US, 1966-1967, 16mm, black & white, silent, 11 min.
By the late 1960s, New York artist Robert Huot’s conceptual and minimal paintings were exhibited alongside works by Frank Stella, Larry Poons, and Sol LeWitt. On his regular trips to see triple features on 42nd Street, Huot found himself “fixating on the light dancing in the scratches on the emulsion,” which he often found more interesting than the movies themselves. He began making films soon after becoming friends with Hollis Frampton, who felt Huot was “doing basic work that we film-makers ought to have done for ourselves decades ago, work that is both an addition and a reproach to film art." Scratch is “successful in reducing the number of filmic variables so completely that essential qualities and potentials of the materials of film can be felt. While [it] is nothing more than eleven minutes of dark leader with a continuous handmade scratch, the resulting imagery varies a good deal, depending on how deeply Huot dug into the emulsion (Scott MacDonald).”

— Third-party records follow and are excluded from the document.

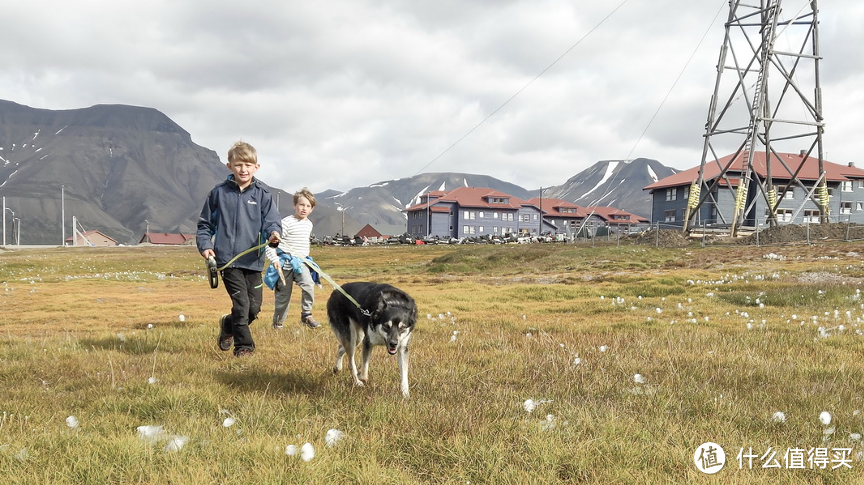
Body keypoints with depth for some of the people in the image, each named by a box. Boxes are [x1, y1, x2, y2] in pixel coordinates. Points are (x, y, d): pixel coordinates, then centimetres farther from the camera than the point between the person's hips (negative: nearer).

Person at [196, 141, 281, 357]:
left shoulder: (262, 195, 5)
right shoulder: (219, 193, 4)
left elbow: (271, 221, -3)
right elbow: (205, 223, 11)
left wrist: (273, 233, -26)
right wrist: (205, 245, -3)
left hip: (253, 260, 2)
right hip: (228, 259, -2)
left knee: (254, 307, 7)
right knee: (241, 304, -10)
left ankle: (228, 325, 36)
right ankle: (243, 346, 7)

Ernie Gehr began making films in the late 1960s, using the medium in a way that expresses his belief that film “is not a vehicle for ideas or portrayals of emotion outside of its own existence as emoted idea. Film is a variable intensity of light, an internal balance of time, a movement within a given space.” Serene Velocity, which established his reputation as a major filmmaker, registers the empty corridor of a university building as Gehr systematically changes the focal length of the zoom lens. The result—a vibrating, pulsing, optical experience—creates a purely cinematic space and time whose illusion of geometric forms expanding out from the center of the screen resonates with Frank Stella’s 1958-1960 Black Paintings.